28-year old Nigel Medlin, of Rockholds, received just over 18-years, according to prosecutors.
Both men had previously pleaded guilty.
According to their plea agreements, on April 2, 2017, Medlin, 33-year old Sean Fredrick, a second defendant, and a third defendant, 34-year old Eric Wayne Collins, kidnapped three victims, for the purpose of assaulting one victim because of a missing truck, according to prosecutors.
Medlin admitted to contacting the victim through Facebook Messenger and arranging a meeting in the Walmart parking lot in London, by pretending to buy methamphetamine. The three admitted to waiting on the victim, who arrived to the parking lot with two others, according to investigators.
Medlin and others approached the three victims and instructed one to get in the backseat of the vehicle, then sitting on either side. They instructed one of the other victims to drive the vehicle down I-75, to Jones’ home in Laurel County, according to prosecutors.
At Jones’ house, Collins and Medlin took the victims to a home behind Jones’ house, where they tied and bound one victim. Collins, Fredrick, Jones, and Medlin all took turns physically assaulting the victim, breaking his jaw and hanging a metal logging chain around his neck; Collins then admitted to using pliers to pull several of his teeth. They also forced the victim to ingest the meth that he had brought to sell, according to investigators.
━━━━━━━━━━
> _TASKS TO CARRY OUT_:
1 - Transcribe part of the kidnapping case report, beginning at the words "28-year old Nigel" and stopping after the words "truck, according to prosecutors.".
2 - Write the next part of the kidnapping case report, continuing from its last sentence.

> _RAW DATA_:
━━━━━━━━━━
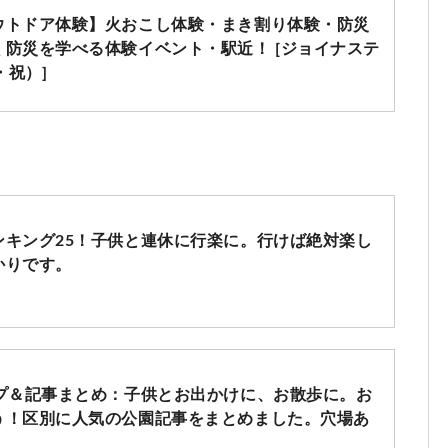
ウトドア体験】火おこし体験・まき割り体験・防災
防災を学べる体験イベント・駅近！ [ジョイナステ
・祝）]
ンキング25！子供と連休に行楽に。行けば絶対楽し
かりです。
ップ＆記事まとめ：子供とお出かけに、お散歩に。お
う！区別に人気の公園記事をまとめました。穴場あ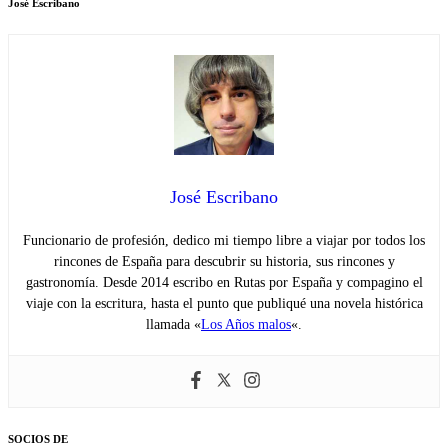
José Escribano
José Escribano
Funcionario de profesión, dedico mi tiempo libre a viajar por todos los
rincones de España para descubrir su historia, sus rincones y
gastronomía. Desde 2014 escribo en Rutas por España y compagino el
viaje con la escritura, hasta el punto que publiqué una novela histórica
llamada «
Los Años malos
«.
SOCIOS DE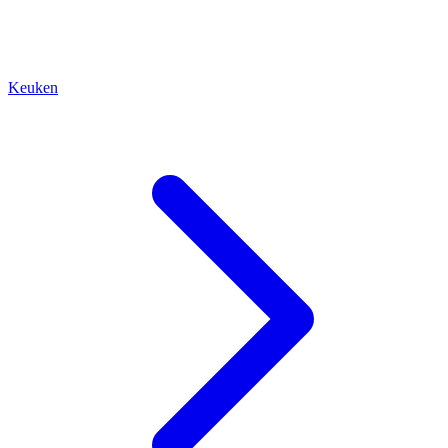
Keuken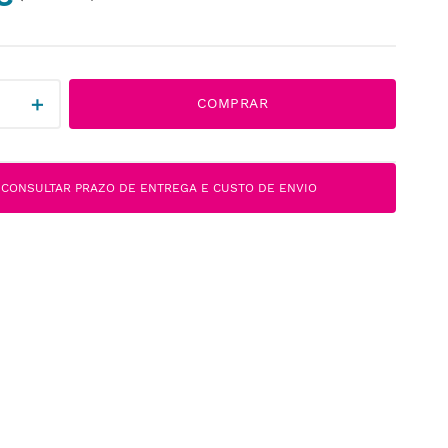
＋
COMPRAR
CONSULTAR PRAZO DE ENTREGA E CUSTO DE ENVIO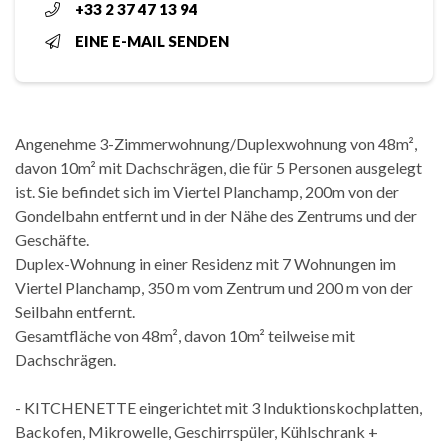
+33 2 37 47 13 94
EINE E-MAIL SENDEN
Angenehme 3-Zimmerwohnung/Duplexwohnung von 48m²,
davon 10m² mit Dachschrägen, die für 5 Personen ausgelegt
ist. Sie befindet sich im Viertel Planchamp, 200m von der
Gondelbahn entfernt und in der Nähe des Zentrums und der
Geschäfte.
Duplex-Wohnung in einer Residenz mit 7 Wohnungen im
Viertel Planchamp, 350 m vom Zentrum und 200 m von der
Seilbahn entfernt.
Gesamtfläche von 48m², davon 10m² teilweise mit
Dachschrägen.
- KITCHENETTE eingerichtet mit 3 Induktionskochplatten,
Backofen, Mikrowelle, Geschirrspüler, Kühlschrank +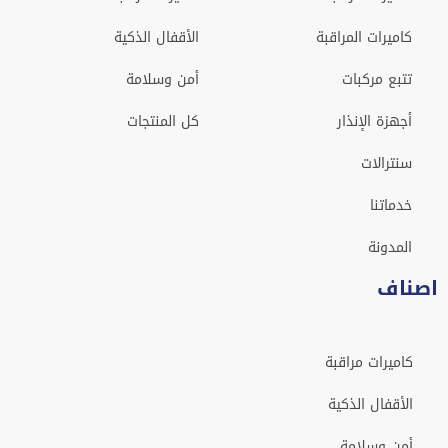
كاميرات المراقبة
الأقفال الذكية
تتبع مركبات
أمن وسلامة
أجهزة الإنذار
كل المنتجات
سنترالات
خدماتنا
المدونة
اصناف
كاميرات مراقبة
الأقفال الذكية
أمن وسلامة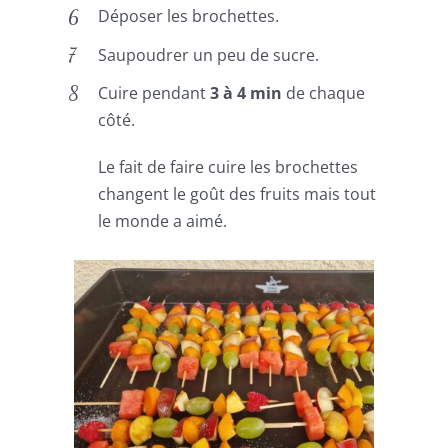
Déposer les brochettes.
Saupoudrer un peu de sucre.
Cuire pendant
3 à 4 min
de chaque
côté.
Le fait de faire cuire les brochettes
changent le goût des fruits mais tout
le monde a aimé.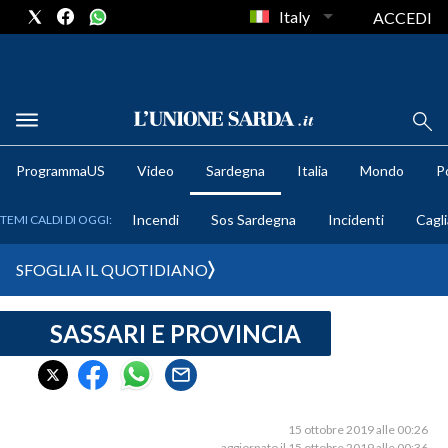
Italy
ACCEDI
METEO
ProgrammaUS
Video
Sardegna
Italia
Mondo
Po
COMUNI AL VOTO
Incendi
Sos Sardegna
Incidenti
Cagli
TEMI CALDI DI OGGI:
VIDEO
SFOGLIA IL QUOTIDIANO
FOTO
SASSARI E PROVINCIA
CRONACA SARDEGNA
CAGLIARI
PROVINCIA DI CAGLIARI
SULCIS IGLESIENTE
15 ottobre 2019 alle 00:26
aggiornato il 15 ottobre 2019 alle 00:36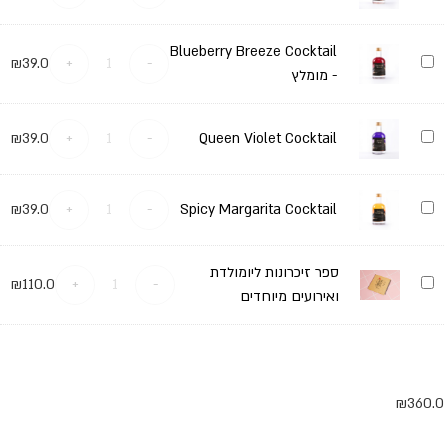
Spritz
Cocktail
Blueberry Breeze Cocktail
Blueberry
₪
39.0
+
-
Breeze
- מומלץ
Cocktail
-
מומלץ
Queen
₪
39.0
+
-
Queen Violet Cocktail
Violet
Cocktail
Spicy
₪
39.0
+
-
Spicy Margarita Cocktail
Margarita
Cocktail
ספר זיכרונות ליומולדת
ספר
₪
110.0
+
-
זיכרונות
ואירועים מיוחדים
ליומולדת
ואירועים
מיוחדים
₪
360.0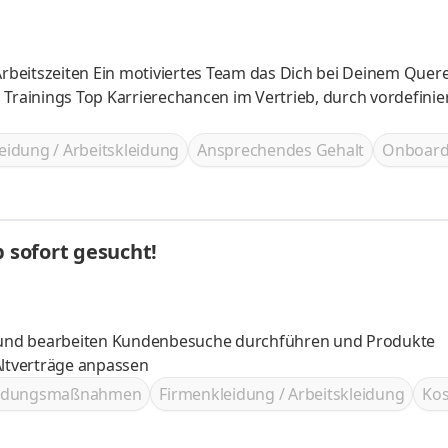
eidung / Arbeitskleidung
Ansprechendes Gehalt
Onboard
b sofort gesucht!
ltverträge anpassen
ildungsmaßnahmen
Firmenkleidung / Arbeitskleidung
Kos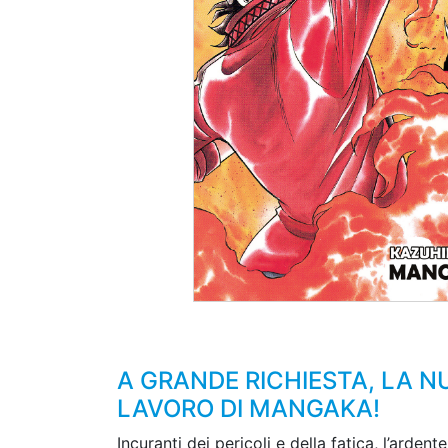
A GRANDE RICHIESTA, LA N
LAVORO DI MANGAKA!
Incuranti dei pericoli e della fatica, l’ard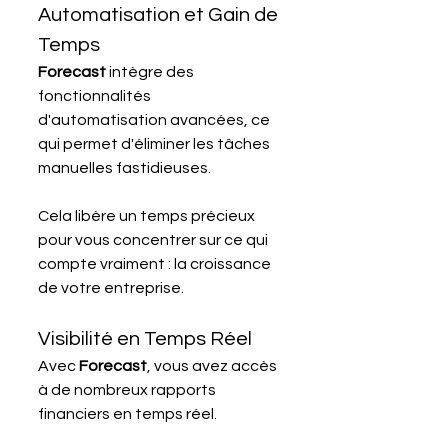
Automatisation et Gain de 
Temps
Forecast 
intègre des 
fonctionnalités 
d'automatisation avancées, ce 
qui permet d'éliminer les tâches 
manuelles fastidieuses.
Cela libère un temps précieux 
pour vous concentrer sur ce qui 
compte vraiment : la croissance 
de votre entreprise.
Visibilité en Temps Réel
Avec 
Forecast
, vous avez accès 
à de nombreux rapports 
financiers en temps réel.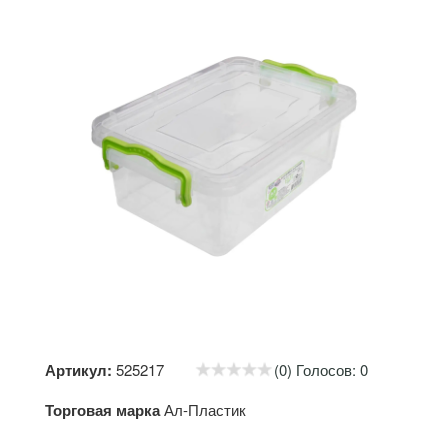
Артикул:
525217
(0) Голосов: 0
Торговая марка
Ал-Пластик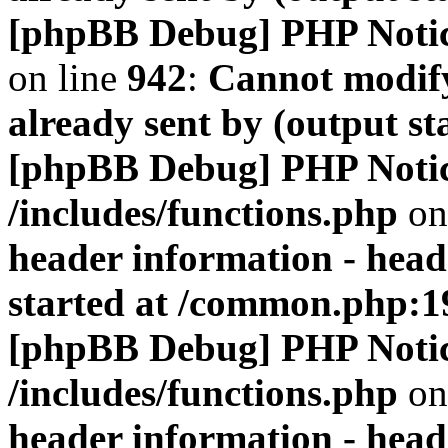
[phpBB Debug] PHP Noti
on line
942
:
Cannot modify
already sent by (output s
[phpBB Debug] PHP Noti
/includes/functions.php
on
header information - head
started at /common.php:1
[phpBB Debug] PHP Noti
/includes/functions.php
on
header information - head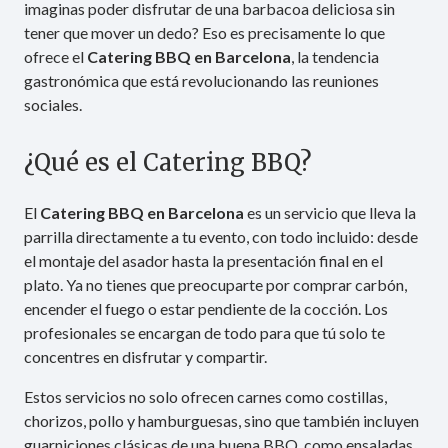
imaginas poder disfrutar de una barbacoa deliciosa sin
tener que mover un dedo? Eso es precisamente lo que
ofrece el
Catering BBQ en Barcelona
, la tendencia
gastronómica que está revolucionando las reuniones
sociales.
¿Qué es el Catering BBQ?
El
Catering BBQ en Barcelona
es un servicio que lleva la
parrilla directamente a tu evento, con todo incluido: desde
el montaje del asador hasta la presentación final en el
plato. Ya no tienes que preocuparte por comprar carbón,
encender el fuego o estar pendiente de la cocción. Los
profesionales se encargan de todo para que tú solo te
concentres en disfrutar y compartir.
Estos servicios no solo ofrecen carnes como costillas,
chorizos, pollo y hamburguesas, sino que también incluyen
guarniciones clásicas de una buena BBQ, como ensaladas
━━━━━━━━━━
> _ACTIVITY ANSWERS_:
1 -
28-year old Nigel Medlin, of Rockholds, received just over 18-years, according to prosecutors.
Both men had previously pleaded guilty.
According to their plea agreements, on April 2, 2017, Medlin, 33-year old Sean Fredrick, a second defendant, and a third defendant, 34-year old Eric Wayne Collins, kidnapped three victims, for the purpose of assaulting one victim because of a missing truck, according to prosecutors.

2 -
The four defendants told the victims that, if they went to the police or told anyone about what had happened, they would kill them, according to court documents.
Fredrick pleaded guilty in March 2019. Collins and Medlin pleaded guilty in July 2019. Jones pleaded guilty in August 2019. Fredrick is scheduled to be sentenced on April 14, 2020, and Collins is scheduled to be sentenced on May 12, 2020, according to court documents.
Under federal law, the defendants must serve 85 percent of their prison sentences and will be under the supervision of the U.S. Probation Office for five years.